Sur les frais liés au litige :
Dans les circonstances de l’espèce, il y a lieu de mettre à la charge de l’État une somme de 1 000 euros à verser à M. A… au titre de l’article L. 761-1 du code de justice administrative.
D É C I D E :
Article 1er : L’arrêté du 3 janvier 2025 par lequel le préfet des Hauts-de-Seine a rejeté la demande de regroupement familiale présenté par M. A… au bénéfice de son épouse Mme C…, est annulé.
Article 2 : Il est enjoint au préfet des Hauts-de-Seine ou au préfet territorialement compétent, conformément au point 5, de délivrer une autorisation de regroupement familial au bénéfice de Mme C…, épouse de M. A…, dans un délai de trois mois à compter de la notification du présent jugement.

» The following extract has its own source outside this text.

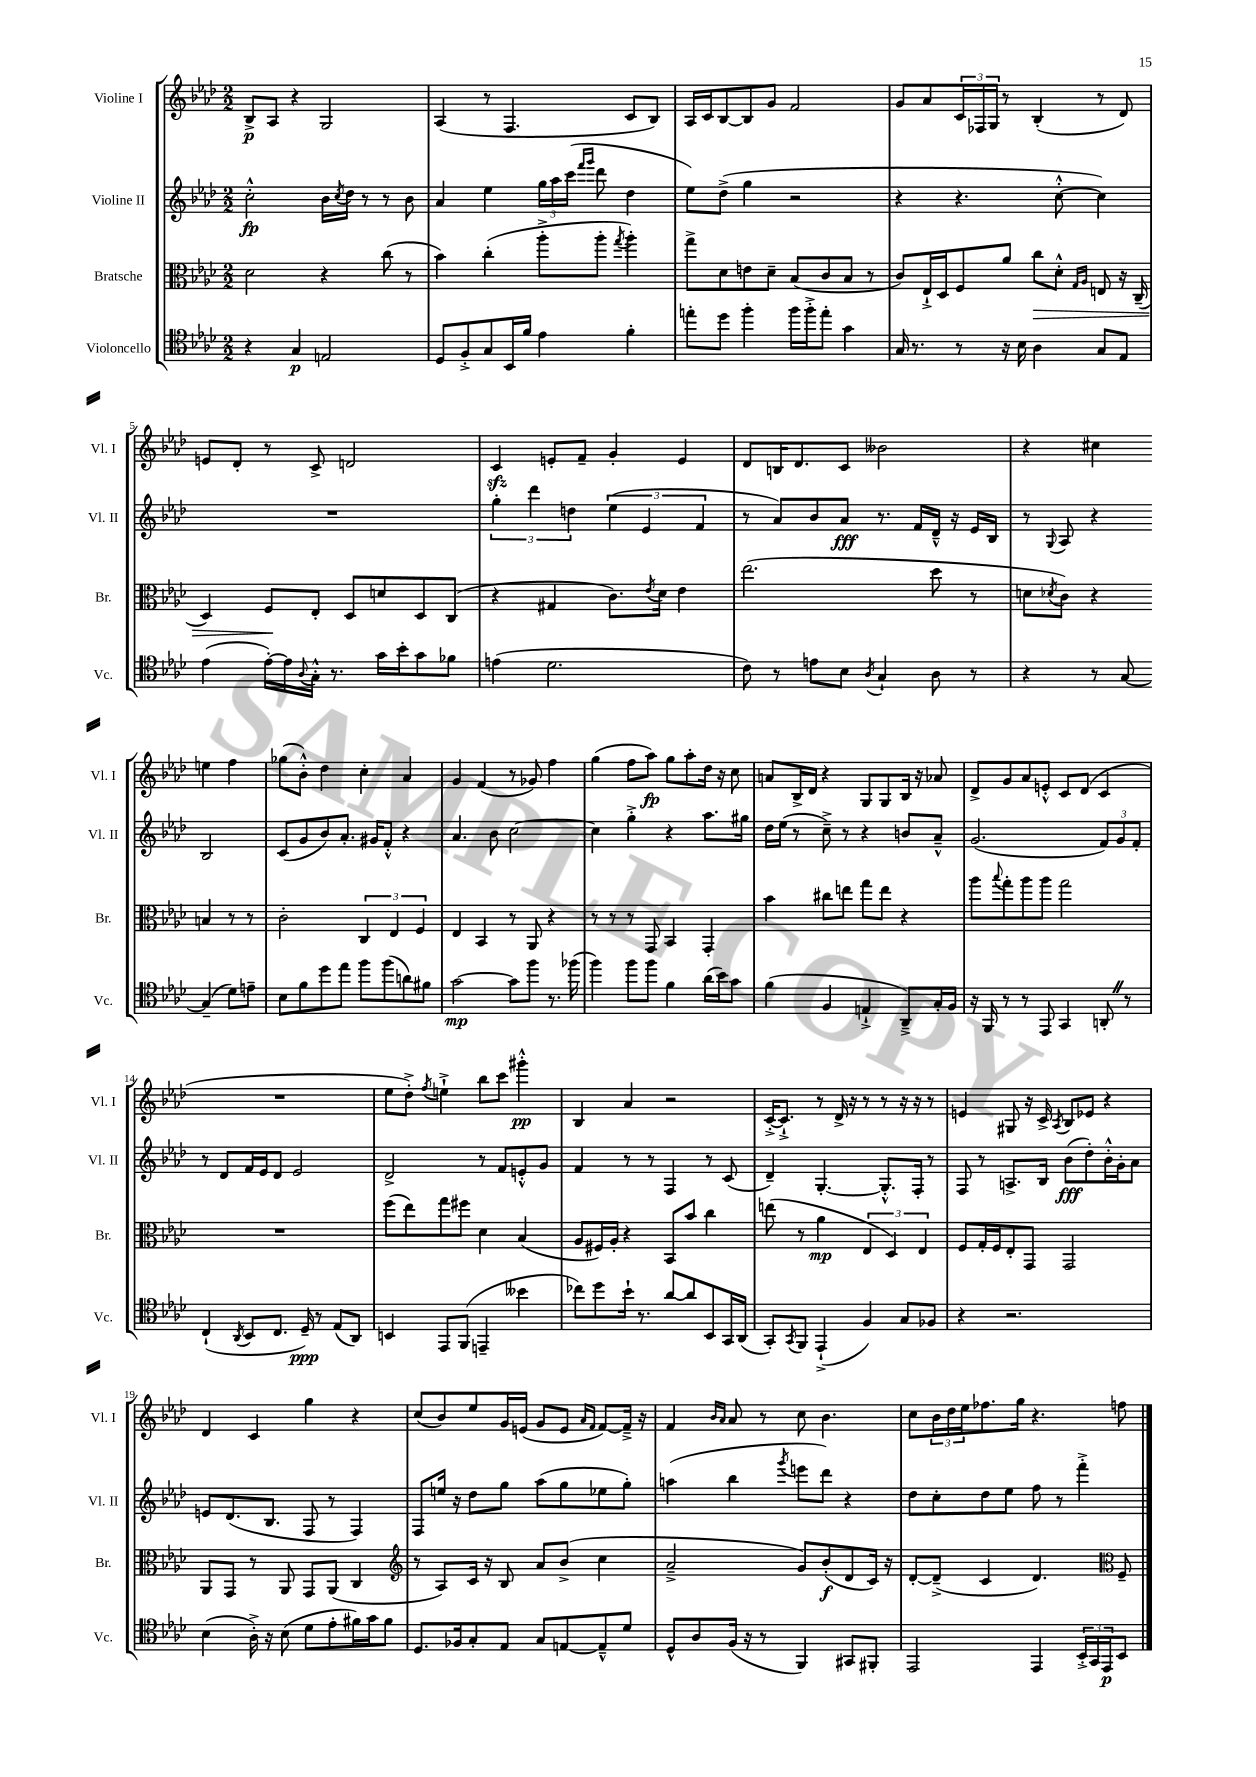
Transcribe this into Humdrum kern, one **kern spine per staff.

Article 3 : L’État versera à M. A… une somme de 1 000 euros au titre de l’article L. 761-1 du code de justice administrative.
Article 4 : Le surplus des conclusions de la requête est rejeté.
Article 5 : Le présent jugement sera notifié à M. B… A… et au préfet des Hauts-de-Seine.
Délibéré après l’audience du 12 mars 2026, à laquelle siégeaient :
M. Ouillon, président,
M. Probert, premier conseiller,
Mme Gaudemet, première conseillère.
Rendu public par mise à disposition au greffe le 2 avril 2026.
Le rapporteur,
signé
L. Probert Le président,
signé
S. Ouillon
La greffière,
signé
S. Nimax
La République mande et ordonne au préfet des Hauts-de-Seine en ce qui le concerne ou à tous commissaires de justice à ce requis en ce qui concerne les voies de droit commun contre les parties privées, de pourvoir à l’exécution de la présente décision.